I not aware of anyone who ever said that.
The issue has always been what you have to do to seal, close, control the border and how long do you have to do it. And of course, what about the canadian border with 1000 agents only?
Authorize or appropriate?
Read bayourod's post #7, if that's not saying the borders can't be sealed than I don't know what is.
As far as the Canadian border: put the military up there too, we're vulnerable from terrorists and illegals entering there as well.
For now it's authorize.
Could you subtract that number from the total of illegals coming in per year and arrive at the number that will still come in illegally should the legislation pass? Or, possibly, more, since there would be a population of "legal" workers that look just like them to hide among, making it much harder to to spot an employer that hires them?
Sure it was. /sarcasm
I have no problem with any legislation that Virgil Goode proposes, he ain't the grandstander backstabber like Tom Tancredo is.
he ain't the grandstander backstabber like Tom Tancredo is.
I'm sure congressman Goode is very pleased to know that Dane doesn't think he's a backstabber. How about the other 244 congressmen who voted for it, do you think they're backstabbers or is it only Tom Tancredo?
If you throw enough men and money at the border, you could stop every thing. The question is how many and how much.
There is a law of diminishing returns.
You can read the bill. If the assigned military can't arrest, search, etc, what will they be doing and who will be doing the arresting and searching.
As the bill states, there is a fine line on posse comitatus.
I doubt the other backstabber Shays voted for it.
It's not going to take millions of troops, their presence alone will be a deterrent to would be illegals, drug smugglers and terrorists. We'll always need a civilian force and hopefully as their ranks increase the military can be taken off.
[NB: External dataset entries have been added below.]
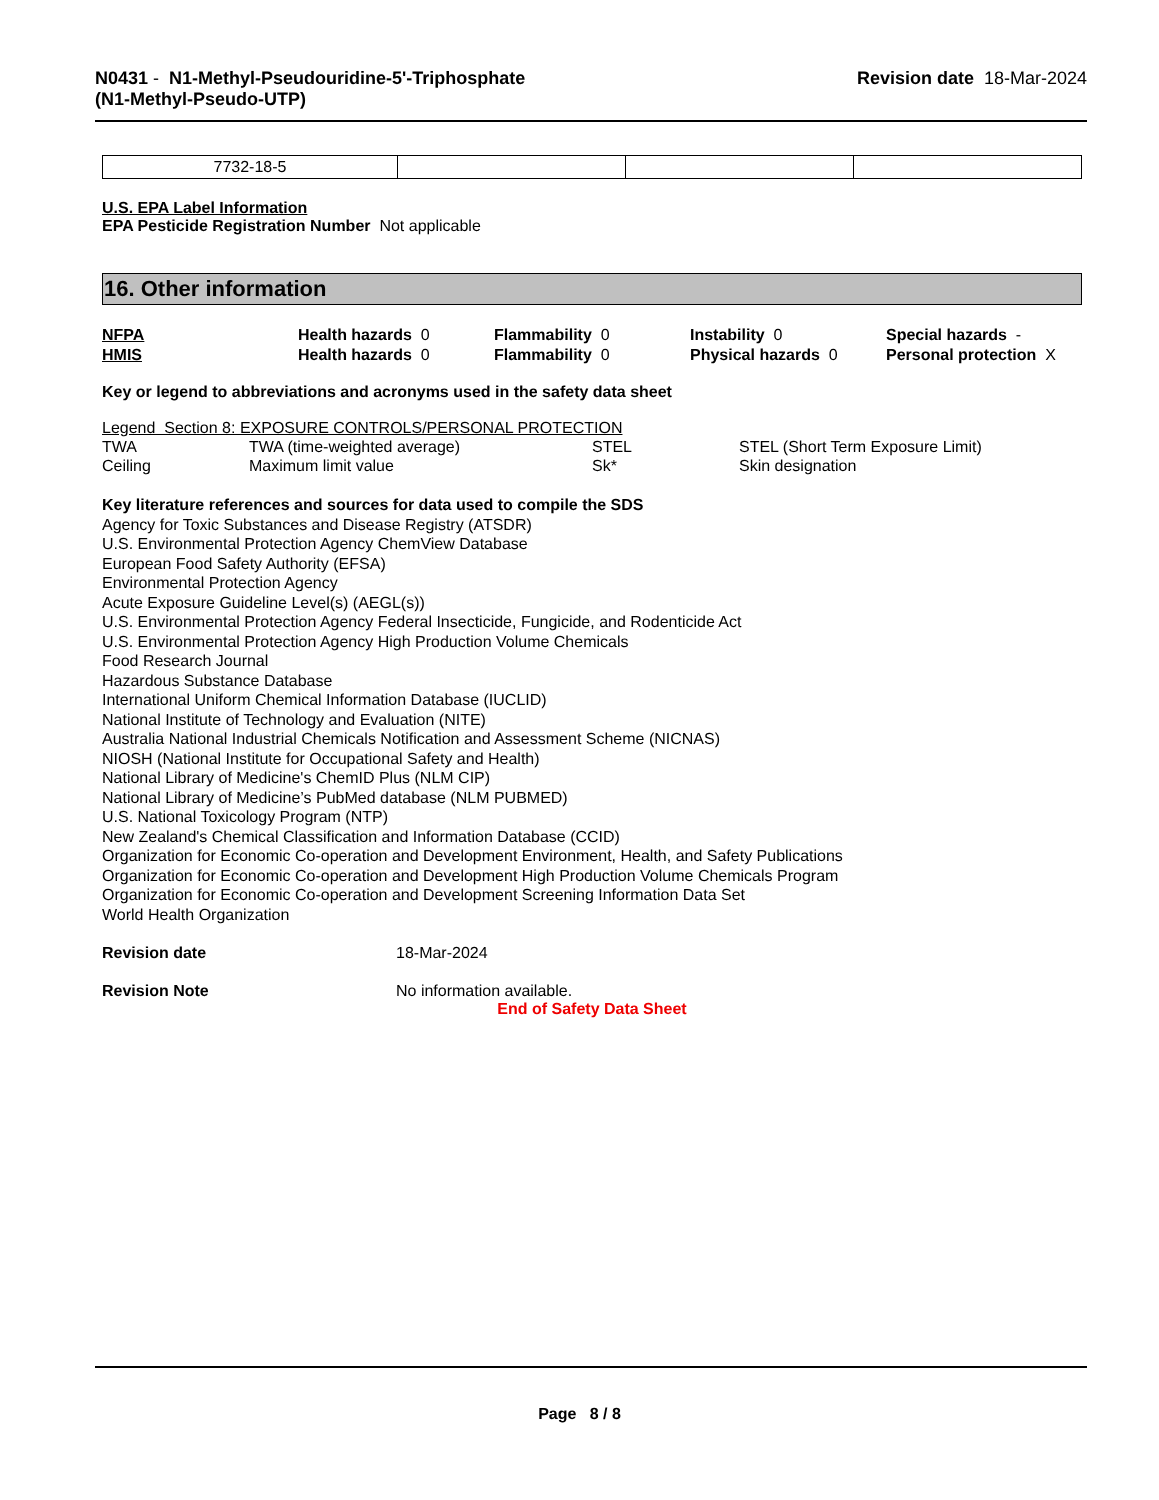N0431 - N1-Methyl-Pseudouridine-5'-Triphosphate
(N1-Methyl-Pseudo-UTP)
Revision date 18-Mar-2024
| 7732-18-5 | | | |
U.S. EPA Label Information
EPA Pesticide Registration Number Not applicable
16. Other information
NFPA
Health hazards 0
Flammability 0
Instability 0
Special hazards -
HMIS
Health hazards 0
Flammability 0
Physical hazards 0
Personal protection X
Key or legend to abbreviations and acronyms used in the safety data sheet
Legend Section 8: EXPOSURE CONTROLS/PERSONAL PROTECTION
TWA
TWA (time-weighted average)
STEL
STEL (Short Term Exposure Limit)
Ceiling
Maximum limit value
Sk*
Skin designation
Key literature references and sources for data used to compile the SDS
Agency for Toxic Substances and Disease Registry (ATSDR)
U.S. Environmental Protection Agency ChemView Database
European Food Safety Authority (EFSA)
Environmental Protection Agency
Acute Exposure Guideline Level(s) (AEGL(s))
U.S. Environmental Protection Agency Federal Insecticide, Fungicide, and Rodenticide Act
U.S. Environmental Protection Agency High Production Volume Chemicals
Food Research Journal
Hazardous Substance Database
International Uniform Chemical Information Database (IUCLID)
National Institute of Technology and Evaluation (NITE)
Australia National Industrial Chemicals Notification and Assessment Scheme (NICNAS)
NIOSH (National Institute for Occupational Safety and Health)
National Library of Medicine's ChemID Plus (NLM CIP)
National Library of Medicine’s PubMed database (NLM PUBMED)
U.S. National Toxicology Program (NTP)
New Zealand's Chemical Classification and Information Database (CCID)
Organization for Economic Co-operation and Development Environment, Health, and Safety Publications
Organization for Economic Co-operation and Development High Production Volume Chemicals Program
Organization for Economic Co-operation and Development Screening Information Data Set
World Health Organization
Revision date
18-Mar-2024
Revision Note
No information available.
End of Safety Data Sheet
Page 8 / 8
Using the military as border guards is managerial foolishness. You must have a very low regard for our professional military personnel.
We don't have enough soldiers now to have normal rotations in Iraq. Every budgeted slot in the military exists because there is a need for a person in that slot.
If someone said "Let's use teachers and firemen to guard the border", wouldn't you immediately ask who would teach school and put out fires? Why do you assume that our military personnel are any less necessary in the jobs they are currently performing?
Besides, there aren't enough men and women in all our armed forces to seal the borders.
Perhaps you can find an answer to your question in the bill.
Quite the opposite, I've got a very high regard for their ability to take on whatever mission is requested of them and do it well. And judging by the hostility in your post you're also quite aware they will succeed in keeping illegals out, which is definitely not part of your agenda.
We especially need more inspections at ports.
Although there's nothing I can do about your obsession Tom Tancredo is a backstabber if you're happy that this amendment passed then for once we agree.
Couldn't agree more, if we just used the military for that purpose it would be of great benefit.
LOL! I wasn't the one who has the obsesseion of kicking a good conservative when he's getting kicked by the demos and press, as Tom Tancredo does.